For the entries below, count the lines containing "Check" and give only that number.

Dataset items

--- START ---

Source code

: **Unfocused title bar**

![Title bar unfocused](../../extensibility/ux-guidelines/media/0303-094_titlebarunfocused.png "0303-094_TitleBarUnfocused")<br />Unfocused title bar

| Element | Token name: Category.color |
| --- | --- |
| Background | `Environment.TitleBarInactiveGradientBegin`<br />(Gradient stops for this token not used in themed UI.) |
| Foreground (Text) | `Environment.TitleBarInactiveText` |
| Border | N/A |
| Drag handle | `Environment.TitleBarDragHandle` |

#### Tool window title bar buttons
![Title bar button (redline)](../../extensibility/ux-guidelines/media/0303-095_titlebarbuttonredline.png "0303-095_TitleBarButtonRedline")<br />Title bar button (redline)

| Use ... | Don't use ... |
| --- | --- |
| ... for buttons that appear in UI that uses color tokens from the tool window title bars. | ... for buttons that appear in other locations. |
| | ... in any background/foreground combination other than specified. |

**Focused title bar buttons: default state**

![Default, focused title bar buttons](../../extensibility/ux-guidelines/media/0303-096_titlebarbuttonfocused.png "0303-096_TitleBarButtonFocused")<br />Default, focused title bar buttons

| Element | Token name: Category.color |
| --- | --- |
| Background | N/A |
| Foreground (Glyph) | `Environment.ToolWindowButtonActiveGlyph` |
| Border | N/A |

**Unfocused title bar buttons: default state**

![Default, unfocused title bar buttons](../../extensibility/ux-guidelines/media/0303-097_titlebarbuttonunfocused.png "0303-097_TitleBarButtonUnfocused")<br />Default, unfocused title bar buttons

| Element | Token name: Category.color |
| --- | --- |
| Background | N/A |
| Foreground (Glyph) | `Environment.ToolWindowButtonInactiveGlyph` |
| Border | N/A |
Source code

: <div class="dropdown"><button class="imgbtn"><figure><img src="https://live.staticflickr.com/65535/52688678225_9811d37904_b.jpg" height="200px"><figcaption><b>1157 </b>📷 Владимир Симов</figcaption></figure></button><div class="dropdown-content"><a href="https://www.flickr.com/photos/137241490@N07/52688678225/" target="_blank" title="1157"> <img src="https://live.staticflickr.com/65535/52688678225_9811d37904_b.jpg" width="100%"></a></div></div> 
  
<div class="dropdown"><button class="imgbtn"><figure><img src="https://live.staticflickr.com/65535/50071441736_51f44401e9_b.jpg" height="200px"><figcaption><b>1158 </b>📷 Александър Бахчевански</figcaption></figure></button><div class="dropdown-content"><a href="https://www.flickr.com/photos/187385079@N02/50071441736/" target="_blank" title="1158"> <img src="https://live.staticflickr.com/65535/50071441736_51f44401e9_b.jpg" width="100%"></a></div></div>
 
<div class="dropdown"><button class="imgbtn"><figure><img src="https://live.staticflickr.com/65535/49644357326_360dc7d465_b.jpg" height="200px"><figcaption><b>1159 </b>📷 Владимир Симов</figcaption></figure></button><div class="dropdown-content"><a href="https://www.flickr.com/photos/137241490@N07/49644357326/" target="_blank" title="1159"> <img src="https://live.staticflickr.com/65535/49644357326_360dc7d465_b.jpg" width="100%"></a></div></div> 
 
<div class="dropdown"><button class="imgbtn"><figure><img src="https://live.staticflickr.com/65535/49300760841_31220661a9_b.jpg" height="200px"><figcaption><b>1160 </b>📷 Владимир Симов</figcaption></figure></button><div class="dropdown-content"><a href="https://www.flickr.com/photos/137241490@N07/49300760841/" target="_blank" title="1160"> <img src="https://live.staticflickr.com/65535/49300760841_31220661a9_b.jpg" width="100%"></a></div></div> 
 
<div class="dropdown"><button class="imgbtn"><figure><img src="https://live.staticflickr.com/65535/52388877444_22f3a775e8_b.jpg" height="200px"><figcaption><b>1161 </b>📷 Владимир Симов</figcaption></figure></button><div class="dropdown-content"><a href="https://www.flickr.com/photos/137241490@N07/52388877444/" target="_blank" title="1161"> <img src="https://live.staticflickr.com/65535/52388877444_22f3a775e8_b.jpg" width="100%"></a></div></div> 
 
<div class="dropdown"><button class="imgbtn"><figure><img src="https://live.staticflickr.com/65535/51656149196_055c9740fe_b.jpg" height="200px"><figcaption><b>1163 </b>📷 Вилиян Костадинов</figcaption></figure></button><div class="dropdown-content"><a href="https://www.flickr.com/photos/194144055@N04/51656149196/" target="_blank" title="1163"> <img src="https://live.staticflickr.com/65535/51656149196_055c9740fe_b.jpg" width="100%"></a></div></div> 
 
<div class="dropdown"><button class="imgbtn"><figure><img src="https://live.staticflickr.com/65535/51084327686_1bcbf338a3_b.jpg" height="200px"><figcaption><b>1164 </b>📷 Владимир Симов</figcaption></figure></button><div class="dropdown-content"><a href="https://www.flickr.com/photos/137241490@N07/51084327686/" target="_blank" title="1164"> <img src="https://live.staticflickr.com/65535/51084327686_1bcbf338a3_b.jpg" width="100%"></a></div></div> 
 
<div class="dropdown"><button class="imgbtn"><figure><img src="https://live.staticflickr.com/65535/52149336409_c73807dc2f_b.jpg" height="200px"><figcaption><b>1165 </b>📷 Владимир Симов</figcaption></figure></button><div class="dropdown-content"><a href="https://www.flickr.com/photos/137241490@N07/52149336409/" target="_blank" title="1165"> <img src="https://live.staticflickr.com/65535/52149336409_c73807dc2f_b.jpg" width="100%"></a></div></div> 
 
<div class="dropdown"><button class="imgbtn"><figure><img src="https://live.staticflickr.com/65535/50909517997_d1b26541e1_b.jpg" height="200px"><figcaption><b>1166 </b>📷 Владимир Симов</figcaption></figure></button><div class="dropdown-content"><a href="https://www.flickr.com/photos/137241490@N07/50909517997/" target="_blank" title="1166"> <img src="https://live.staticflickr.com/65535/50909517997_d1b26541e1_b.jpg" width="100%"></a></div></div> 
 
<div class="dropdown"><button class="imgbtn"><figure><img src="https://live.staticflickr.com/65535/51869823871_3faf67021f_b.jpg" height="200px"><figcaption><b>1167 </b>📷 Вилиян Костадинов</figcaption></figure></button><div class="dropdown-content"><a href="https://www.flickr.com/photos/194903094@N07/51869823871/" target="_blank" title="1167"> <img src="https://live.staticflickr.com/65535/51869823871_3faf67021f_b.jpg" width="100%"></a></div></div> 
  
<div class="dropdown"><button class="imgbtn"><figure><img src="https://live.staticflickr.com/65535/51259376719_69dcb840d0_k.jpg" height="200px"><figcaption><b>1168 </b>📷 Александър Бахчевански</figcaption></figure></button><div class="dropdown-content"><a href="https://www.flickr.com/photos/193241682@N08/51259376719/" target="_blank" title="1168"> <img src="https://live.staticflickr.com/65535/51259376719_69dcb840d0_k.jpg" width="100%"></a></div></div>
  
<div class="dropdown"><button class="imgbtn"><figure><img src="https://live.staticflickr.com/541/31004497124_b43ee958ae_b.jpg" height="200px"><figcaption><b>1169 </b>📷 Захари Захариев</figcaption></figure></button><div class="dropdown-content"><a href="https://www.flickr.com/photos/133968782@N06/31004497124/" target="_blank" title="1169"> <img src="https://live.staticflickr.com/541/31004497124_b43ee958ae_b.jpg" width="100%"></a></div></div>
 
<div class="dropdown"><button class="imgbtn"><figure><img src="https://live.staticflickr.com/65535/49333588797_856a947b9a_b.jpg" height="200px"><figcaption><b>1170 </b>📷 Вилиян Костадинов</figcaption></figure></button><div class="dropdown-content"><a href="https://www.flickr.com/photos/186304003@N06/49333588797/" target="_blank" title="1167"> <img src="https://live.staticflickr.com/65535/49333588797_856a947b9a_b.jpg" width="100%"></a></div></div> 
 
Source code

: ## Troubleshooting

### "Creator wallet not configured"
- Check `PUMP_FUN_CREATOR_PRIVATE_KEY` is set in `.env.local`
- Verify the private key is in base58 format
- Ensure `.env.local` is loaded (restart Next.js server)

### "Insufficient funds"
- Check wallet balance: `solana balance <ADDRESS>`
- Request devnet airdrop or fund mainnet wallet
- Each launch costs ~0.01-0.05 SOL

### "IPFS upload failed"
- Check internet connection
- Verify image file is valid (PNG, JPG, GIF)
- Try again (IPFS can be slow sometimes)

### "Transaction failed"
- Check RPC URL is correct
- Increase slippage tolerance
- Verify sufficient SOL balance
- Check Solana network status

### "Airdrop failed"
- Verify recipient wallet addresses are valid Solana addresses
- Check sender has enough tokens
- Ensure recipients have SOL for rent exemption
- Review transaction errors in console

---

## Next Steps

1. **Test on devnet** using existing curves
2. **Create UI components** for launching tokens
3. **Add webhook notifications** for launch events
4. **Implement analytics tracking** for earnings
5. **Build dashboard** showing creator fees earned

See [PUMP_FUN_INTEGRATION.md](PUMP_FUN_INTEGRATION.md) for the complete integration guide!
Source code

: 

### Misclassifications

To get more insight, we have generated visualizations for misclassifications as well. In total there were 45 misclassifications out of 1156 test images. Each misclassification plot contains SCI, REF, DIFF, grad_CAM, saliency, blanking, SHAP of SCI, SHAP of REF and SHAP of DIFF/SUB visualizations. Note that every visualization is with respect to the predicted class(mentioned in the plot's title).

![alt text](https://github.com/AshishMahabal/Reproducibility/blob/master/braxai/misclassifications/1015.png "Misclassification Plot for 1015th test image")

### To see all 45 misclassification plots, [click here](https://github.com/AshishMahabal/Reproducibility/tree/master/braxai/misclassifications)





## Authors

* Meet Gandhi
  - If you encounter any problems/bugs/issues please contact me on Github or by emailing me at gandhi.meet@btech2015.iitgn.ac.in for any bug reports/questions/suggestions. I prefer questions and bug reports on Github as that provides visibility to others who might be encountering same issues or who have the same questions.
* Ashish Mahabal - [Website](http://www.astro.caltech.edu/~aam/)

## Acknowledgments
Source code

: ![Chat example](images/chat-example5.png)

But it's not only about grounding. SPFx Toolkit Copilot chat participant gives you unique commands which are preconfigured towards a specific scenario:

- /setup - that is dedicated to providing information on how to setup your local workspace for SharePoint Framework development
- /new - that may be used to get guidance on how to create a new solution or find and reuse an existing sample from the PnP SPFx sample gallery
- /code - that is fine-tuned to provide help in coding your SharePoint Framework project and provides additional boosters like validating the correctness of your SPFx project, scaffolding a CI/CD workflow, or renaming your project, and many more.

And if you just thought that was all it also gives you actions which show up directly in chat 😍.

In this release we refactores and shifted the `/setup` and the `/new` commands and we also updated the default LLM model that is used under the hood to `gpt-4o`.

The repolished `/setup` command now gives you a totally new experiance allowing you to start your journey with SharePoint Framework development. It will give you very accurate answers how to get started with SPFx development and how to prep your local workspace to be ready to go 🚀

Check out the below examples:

--- END ---

- [Output below]: 7